Cairo 1948: Fali R.Nariman – District Manager Air-India International Cairo and Mr A.A.Fyzec- the Indian Ambassador to Egypt
In 1948 only a few airlines existed and not many countries had their own international operations. India had achieved a notable milestone, ahead of others, that night. The civil aviation industry was still in its nascent stages so aircraft were small – while the Lockheed L-749 Constellation a state-of-the-art aircraft in its time, had a seating capacity of 40 people, the state-of-the-art Boeing 747-400, operated on this route today, is a 417-seater.
Aircraft also did not have the capability of flying long distances non-stop as they do today. Constellations could do 4,800 kilometres as opposed to 13,340 kilometres non-stop today. Flights, therefore had to make technical halts en route for fuelling. For Malabar Princess, Cairo and Geneva were to be such halts.
Malabar Princess arrived in London in the early hours of June 10 taking a little more than 24 hours as compared to flights of today which take under 10.
For the second leg of the journey from Cairo Captain D.K. Jatar was in command. He was assisted by Captain B.B. Dhuru; Radio Officer, N.R. Sule; Flight Engineer, Freddie D’Souza; Navigator R.S. Mani; air hostesses Thelma McCoy and Ray Salway and Flight Purser, Ganesh.
After a halt in Geneva, Malabar Princess cruised towards London. A few hours in the night the voice from the control tower cut abruptly through Captain Jatar’s thoughts: “Air India Malabar Princess, this is London. Begin your descent now.”
Holding the aircraft in a steady descent, on course, Captain Jatar ran through the pre-landing check list. There was the familiar sound of the landing gear going down and he saw the runway lights strung ahead of him like strands of converging gold. Diminishing speed, Captain Jatar applied the brakes and soon Malabar Princess was taxiing down the runway coming to a halt at London airport.
Among the several people waiting to receive passengers was Mr Krishna Menon, then Indian High Commissioner to the UK. A broad smile spread across his face as he extended his hand in welcome to the then Chairman of Air India, Mr J.R.D. Tata, aptly described as the Father of Indian Civil Aviation.
Arrival of the inaugural flight at London Airport. Mr B.W Figgins, then General Manager; Mr & Mrs J.R.D. Tata; Mr V.K. Krishna Menon, then High Commissioner for India in the UK; and Sir Fredrick James, then Managing Director Tata Ltd London.

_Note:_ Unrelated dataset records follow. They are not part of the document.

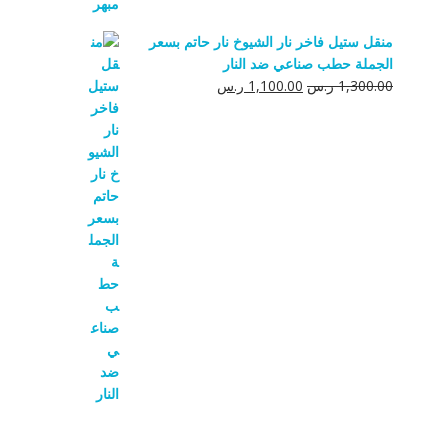
منقل ستيل فاخر نار الشيوخ نار حاتم بسعر
الجملة حطب صناعي ضد النار
السعر
السعر
1,300.00
ر.س
1,100.00
ر.س
الأصلي
الحالي
هو:
هو:
1,300.00 ر.س.
1,100.00 ر.س.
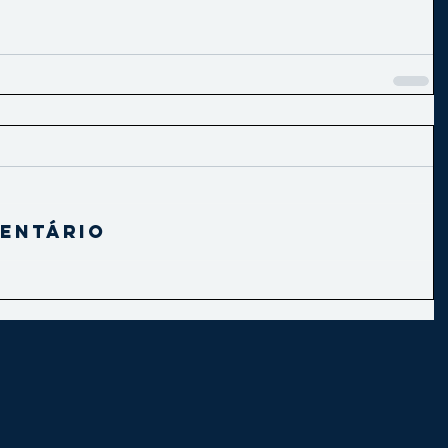
entário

Flash bulbs popped as Mr Tata stepped down from the aircraft followed by other passengers. With sparkling eyes and a broad smile he affirmed, “Set your watches boys, we are right on schedule!” He was clearly delighted at this great achievement.
Mr Tata carried with him messages of greeting and goodwill from Pandit Jawaharlal Nehru, the then Prime Minister of India to the Prime Ministers of Great Britain and Egypt and the President of the Swiss Republic. He also took with him similar messages from Mr Rafi Ahmed Kidwai, the then Communications Minister of India to his counterparts in these countries.
Considering its great significance, the event received extensive coverage in the Indian media. The Times of India dated June 9, 1948 wrote, “The inauguration of India’s external air service…marks the attainment by this country of its majority in their realm of aerial development….this is the first stage in India’s march to international status…” Celebrations continued the following day when an enormous party was held at the Dorchester Hotel, London where Mr Tata made his first speech in his capacity as Chairman of Air India International. The event was a great success and the national carrier of India was launched as an international airline.
History had been made and one man’s vision had finally taken shape. A dream had been translated into reality.